In the early days of August the hedges and banks in the low country were beginning to look parched and dusty, waiting for the autumn rains, which never fail, and will bring new life and freshness to all the herbage, but not new flowers—the season of wild flowers is nearly gone; though the autumn will bring us the true “lily of the field,” the scarlet Nerine japonica—a lily of the field, as it is only growing along the edges of the rice patches on neglected banks or nestling among the grey stone tombs of some forgotten graveyard, that you will ever see these lilies. Never in any garden however ill kept, never in any house, and never used as any form of decoration did I see this lily; for are they not the “death flower,” the flower of ill omen, or sometimes the “equinox flower,” also suggestive of a season full of death and decay. Nerine or Lycoris japonica, or the spider lily—its name seems difficult to determine—made the land gay in the fading year, gorgeous splashes of colour against the ripening rice, its fringed heads rising leafless from the soil, sometimes in scattered tufts, and sometimes great banks closely covered with their flaunting heads. I felt Japan must indeed be rich in flower treasures for such a one to be overlooked and uncared for. Perhaps in the South of England it might find a home—a resting-place where it would be treasured, not destroyed; at the foot of a grey stone wall a few tufts of this brilliant lily would be a “thing of beauty,” though not “a joy for ever.”

By November the flower year is over; the last chrysanthemum pots are being hurried under their temporary shelters, away from the danger of the early frost, which any night may turn the country into a blaze of scarlet and gold.

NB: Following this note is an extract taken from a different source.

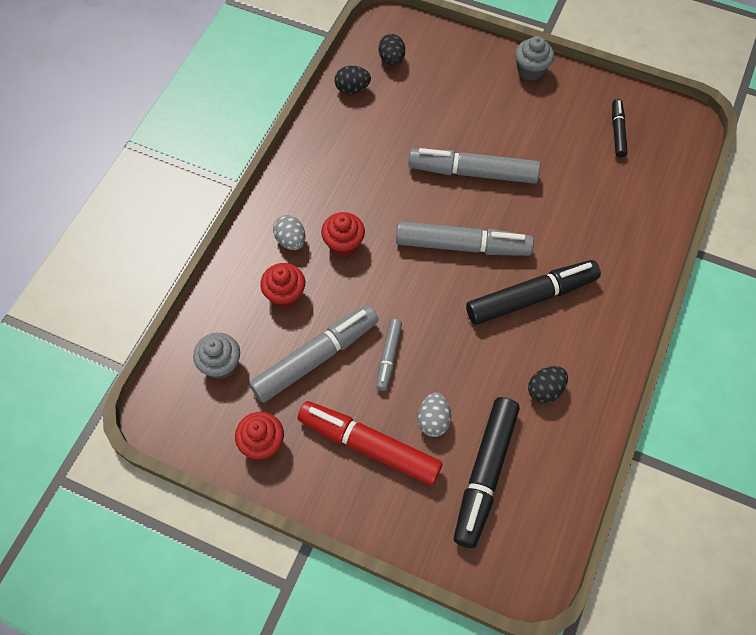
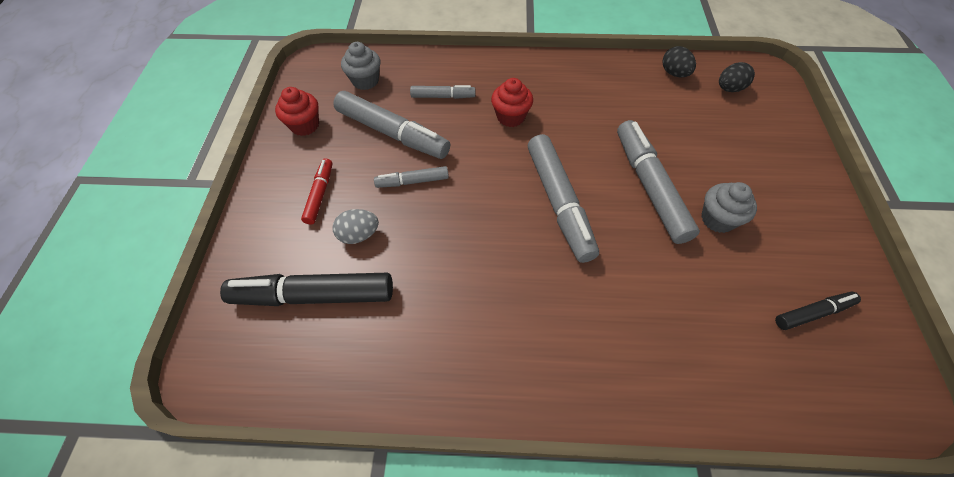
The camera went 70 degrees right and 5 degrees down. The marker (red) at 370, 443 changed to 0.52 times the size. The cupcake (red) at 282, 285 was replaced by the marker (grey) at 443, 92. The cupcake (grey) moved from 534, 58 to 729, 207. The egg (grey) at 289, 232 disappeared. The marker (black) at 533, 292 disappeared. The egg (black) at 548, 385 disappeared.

Not only the maples will help the year to die in splendour, for so many other trees have as great a variety of colour, though perhaps not quite so brilliant, and the dark leaves of the tulip-trees will presently turn to a sheet of gold, the larch will be shedding its pale yellow spines, while the Japanese oak, Shira Kashi, with its ruddy colour will help to relieve the solemn everlasting green of the pines and cryptomerias which clothe the hills. The ripened rice is being quickly stored, and only the grasses and foliage of herbaceous plants are left to give a note of colour to the fields and higher moorland; the tall Eulalia japonica, waving in the wind, clothes the golden hills, but will soon be beaten down by the winter snows. So in a blaze of glory the year ends in this Land of Flowers.